The Secreted Protein Rv1860 of Mycobacterium tuberculosis Stimulates Human Polyfunctional CD8+ T Cells

Abstract

We previously reported that Rv1860 protein from Mycobacterium tuberculosis stimulated CD4(+)and CD8(+)T cells secreting gamma interferon (IFN-γ) in healthy purified protein derivative (PPD)-positive individuals and protected guinea pigs immunized with a DNA vaccine and a recombinant poxvirus expressing Rv1860 from a challenge with virulent M. tuberculosis We now show Rv1860-specific polyfunctional T (PFT) cell responses in the blood of healthy latently M. tuberculosis-infected individuals dominated by CD8(+) T cells, using a panel of 32 overlapping peptides spanning the length of Rv1860. Multiple subsets of CD8(+) PFT cells were significantly more numerous in healthy latently infected volunteers (HV) than in tuberculosis (TB) patients (PAT). The responses of peripheral blood mononuclear cells (PBMC) from PAT to the peptides of Rv1860 were dominated by tumor necrosis factor alpha (TNF-α) and interleukin-10 (IL-10) secretions, the former coming predominantly from non-T cell sources. Notably, the pattern of the T cell response to Rv1860 was distinctly different from those of the widely studied M. tuberculosis antigens ESAT-6, CFP-10, Ag85A, and Ag85B, which elicited CD4(+) T cell-dominated responses as previously reported in other cohorts. We further identified a peptide spanning amino acids 21 to 39 of the Rv1860 protein with the potential to distinguish latent TB infection from disease due to its ability to stimulate differential cytokine signatures in HV and PAT. We suggest that a TB vaccine carrying these and other CD8(+) T-cell-stimulating antigens has the potential to prevent progression of latent M. tuberculosis infection to TB disease.

FIG 1

Percentages of volunteers whose PBMC showed proliferative responses to individual 20-mer peptides derived from Rv1860 among 28 latently M. tuberculosis-infected healthy volunteers (HV) (A) and 20 TB patients (PAT) (B). The three most immunodominant peptides, 1803, 1821, and 1826, are highlighted in panel A.

FIG 2

Proliferation and cytokine secretions by PBMC in response to immunodominant peptides from Rv1860. (A) Peptide 1803; (B) peptide 1821; (C) peptide 1826. Twenty-eight HV and 20 PAT were compared.

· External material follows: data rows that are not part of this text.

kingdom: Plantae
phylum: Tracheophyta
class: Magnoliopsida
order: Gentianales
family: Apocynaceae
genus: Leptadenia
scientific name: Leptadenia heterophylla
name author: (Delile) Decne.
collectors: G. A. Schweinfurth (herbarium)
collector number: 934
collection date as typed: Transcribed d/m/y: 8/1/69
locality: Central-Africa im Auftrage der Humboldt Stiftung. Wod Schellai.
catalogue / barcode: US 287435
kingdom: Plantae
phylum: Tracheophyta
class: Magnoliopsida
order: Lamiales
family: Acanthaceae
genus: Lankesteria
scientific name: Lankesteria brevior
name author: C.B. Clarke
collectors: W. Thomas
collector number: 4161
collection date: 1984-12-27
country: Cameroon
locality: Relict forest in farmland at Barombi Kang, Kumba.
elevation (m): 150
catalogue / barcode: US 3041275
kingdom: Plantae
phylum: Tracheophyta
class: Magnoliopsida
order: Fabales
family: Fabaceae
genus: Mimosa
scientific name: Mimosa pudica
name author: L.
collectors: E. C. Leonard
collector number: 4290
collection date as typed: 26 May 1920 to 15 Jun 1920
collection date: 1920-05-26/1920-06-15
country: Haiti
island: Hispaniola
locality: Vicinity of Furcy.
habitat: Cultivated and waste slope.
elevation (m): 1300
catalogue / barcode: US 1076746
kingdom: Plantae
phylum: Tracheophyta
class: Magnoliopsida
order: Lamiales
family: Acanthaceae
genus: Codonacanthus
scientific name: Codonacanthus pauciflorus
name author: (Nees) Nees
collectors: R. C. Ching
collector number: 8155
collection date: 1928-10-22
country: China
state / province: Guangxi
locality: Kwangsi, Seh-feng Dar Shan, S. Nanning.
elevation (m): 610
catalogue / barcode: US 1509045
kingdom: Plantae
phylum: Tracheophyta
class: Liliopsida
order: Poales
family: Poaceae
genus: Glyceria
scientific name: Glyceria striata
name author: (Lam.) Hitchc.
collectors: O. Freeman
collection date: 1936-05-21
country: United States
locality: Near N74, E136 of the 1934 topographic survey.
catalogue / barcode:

The P values for significant differences between the two groups were computed using Mann-Whitney tests; the P values that did not remain significant after Bonferroni's correction are indicated as ns (not significant).

FIG 3

Polychromatic flow cytometry analysis of cytokine production profiles of Rv1860-derived peptide-specific T cells from latently M. tuberculosis infected volunteers (HV). Whole-blood ICC samples stimulated with a mixture of peptides 1803, 1821, and 1826 were stained and analyzed as described in Materials and Methods. Percentages of CD4⁺ (left bar in each pair) were compared with those of CD8⁺ (right bar in each pair) T cells secreting the different combinations of cytokines IFN-γ, IL-2, TNF-α, and MIP-1β indicated below the pairs of bars as + or − signs. The boxes represent the 25th and 75th percentile values, and the bars denote medians. Dots represent individual values. ^#P values computed by the nonparametric Wilcoxon test for significant differences between CD4⁺ and CD8⁺; *significant P values below the Bonferroni-corrected critical value of 0.05/15 = 0.0033.

FIG 4

Polychromatic flow cytometry analysis of cytokine production profiles of Rv1860-derived peptide-specific T cells in TB patients (PAT). Whole-blood ICC samples stimulated with a mixture of peptides 1803, 1821, and 1826 were stained and analyzed as described in Materials and Methods. Percentages of CD4⁺ (left bar in each pair) were compared with those of CD8⁺ (right bar in each pair) T cells secreting the different combinations of cytokines IFN-γ, IL-2, TNF-α, and MIP-1β indicated below the pairs of bars as + or −. The boxes represent the 25th and 75th percentile values, and the bars denote medians. Dots represent individual values. ^#P values computed by the nonparametric Wilcoxon test for significant differences between CD4⁺ and CD8⁺; *significant P values below the Bonferroni-corrected critical value of 0.05/15 = 0.0033.

FIG 5

Polyfunctional human T cell response to secreted antigen ESAT-6. The plots show comparisons of frequencies of CD4⁺ (left bar in each pair) with CD8⁺ (right bar in each pair) T cells in latently infected HV (top panel) and PAT (bottom panel) secreting different combinations of the cytokines IFN-γ, IL-2, TNF-α, and MIP-1β indicated below the pairs of bars as + or −. ^#P values for significant differences between HV and PAT computed by the nonparametric Wilcoxon test available within SPICE. None of the values were significant following Bonferroni's correction for multiple comparisons.